**WORK INSTRUCTIONS**. Please swap "Operation" for "Job" throughout all of the items below and write them out again with everything else unchanged, leaving the pictures out.
(DATA Opens)
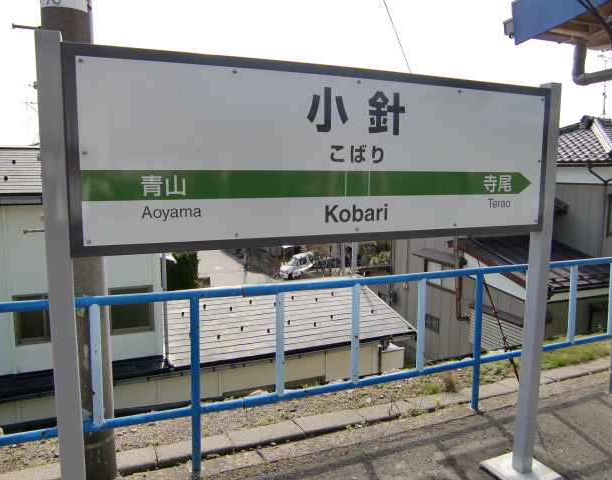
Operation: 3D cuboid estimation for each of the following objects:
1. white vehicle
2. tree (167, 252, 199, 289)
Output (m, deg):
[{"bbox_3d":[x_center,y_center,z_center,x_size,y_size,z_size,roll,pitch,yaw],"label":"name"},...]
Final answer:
[{"bbox_3d":[-0.398,1.920,37.500,1.500,1.600,3.500,8,11,41],"label":"white vehicle"},{"bbox_3d":[-6.560,1.673,27.500,1.800,2.800,1.800,1,8,0],"label":"tree"}]

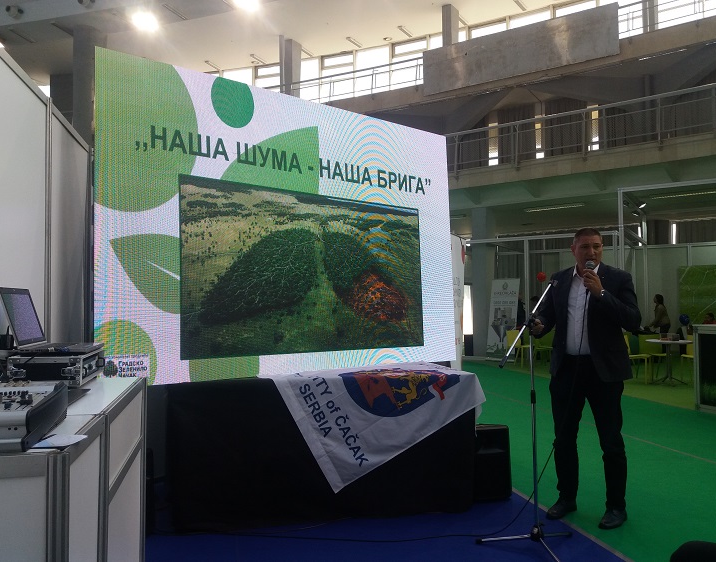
(DATA Closes)
**EXERCISE SOLUTION**.
Job: 3D cuboid estimation for each of the following objects:
1. white vehicle
2. tree (167, 252, 199, 289)
Output (m, deg):
[{"bbox_3d":[x_center,y_center,z_center,x_size,y_size,z_size,roll,pitch,yaw],"label":"name"},...]
Final answer:
[{"bbox_3d":[-0.398,1.920,37.500,1.500,1.600,3.500,8,11,41],"label":"white vehicle"},{"bbox_3d":[-6.560,1.673,27.500,1.800,2.800,1.800,1,8,0],"label":"tree"}]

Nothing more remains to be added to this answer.